→ Given information

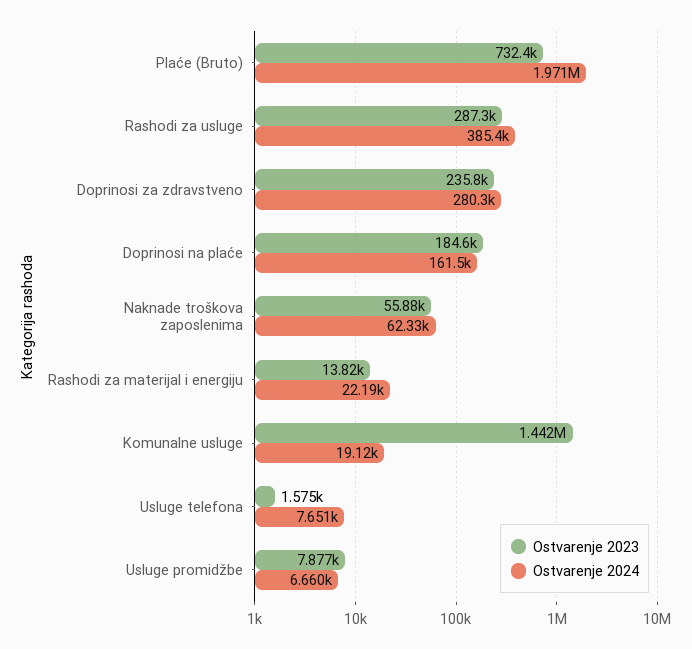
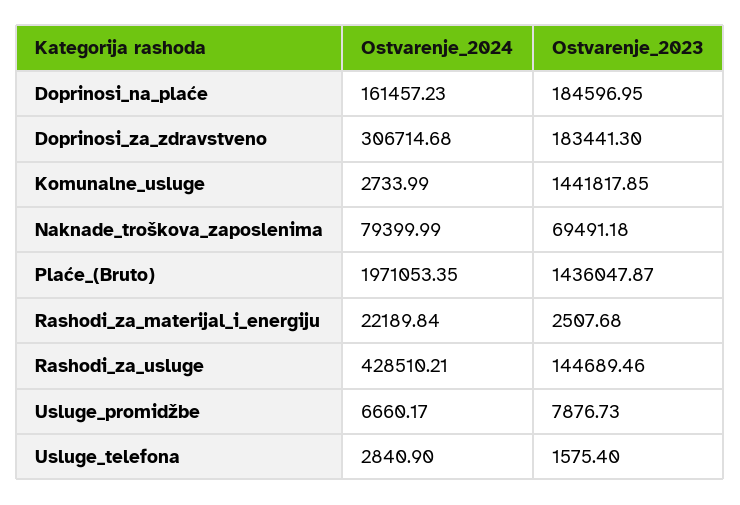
  {
    "Ostvarenje 2023": {
-     "Plaće (Bruto)": 732400,
+     "Plaće (Bruto)": 1436047.87,
-     "Rashodi za usluge": 287300,
+     "Rashodi za usluge": 144689.46,
-     "Doprinosi za zdravstveno": 235800,
+     "Doprinosi za zdravstveno": 183441.3,
      "Doprinosi na plaće": 184596.95,
-     "Naknade troškova zaposlenima": 55880,
+     "Naknade troškova zaposlenima": 69491.18,
-     "Rashodi za materijal i energiju": 13820,
+     "Rashodi za materijal i energiju": 2507.68,
      "Komunalne usluge": 1441817.85,
      "Usluge telefona": 1575.4,
      "Usluge promidžbe": 7876.73
    },
    "Ostvarenje 2024": {
      "Plaće (Bruto)": 1971053.35,
-     "Rashodi za usluge": 385400,
+     "Rashodi za usluge": 428510.21,
-     "Doprinosi za zdravstveno": 280300,
+     "Doprinosi za zdravstveno": 306714.68,
      "Doprinosi na plaće": 161457.23,
-     "Naknade troškova zaposlenima": 62330,
+     "Naknade troškova zaposlenima": 79399.99,
      "Rashodi za materijal i energiju": 22189.84,
-     "Komunalne usluge": 19120,
+     "Komunalne usluge": 2733.99,
-     "Usluge telefona": 7651,
+     "Usluge telefona": 2840.9,
      "Usluge promidžbe": 6660.17
    }
  }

→ Your instructions
Tally how many lines include "energiju" in the listing above; reply with the number only.

→ Answer to this task
3